● THE TASK: Your answer should be each line of the entries that contains the word "Hasseler", copied in full.
-------- GIVEN RECORDS
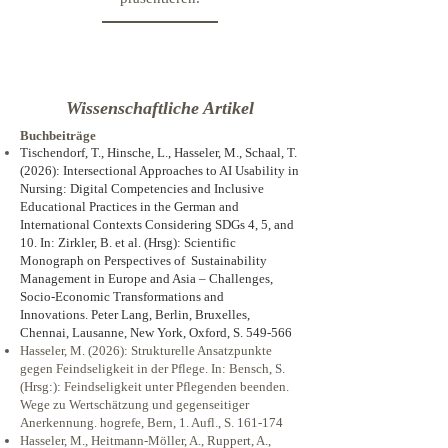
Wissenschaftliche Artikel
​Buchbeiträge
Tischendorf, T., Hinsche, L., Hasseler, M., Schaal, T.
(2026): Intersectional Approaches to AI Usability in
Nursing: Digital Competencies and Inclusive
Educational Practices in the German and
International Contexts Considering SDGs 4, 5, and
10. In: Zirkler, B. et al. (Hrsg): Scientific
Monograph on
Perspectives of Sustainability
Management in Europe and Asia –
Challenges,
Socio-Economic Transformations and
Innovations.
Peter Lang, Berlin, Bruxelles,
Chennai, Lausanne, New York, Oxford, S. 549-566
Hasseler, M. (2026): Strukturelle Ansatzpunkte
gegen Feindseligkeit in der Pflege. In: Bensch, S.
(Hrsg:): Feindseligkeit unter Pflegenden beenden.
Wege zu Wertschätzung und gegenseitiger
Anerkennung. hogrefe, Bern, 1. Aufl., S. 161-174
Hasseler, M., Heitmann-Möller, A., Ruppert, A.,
----------------
● TASK ANSWER:
Tischendorf, T., Hinsche, L., Hasseler, M., Schaal, T.
Hasseler, M. (2026): Strukturelle Ansatzpunkte
Hasseler, M., Heitmann-Möller, A., Ruppert, A.,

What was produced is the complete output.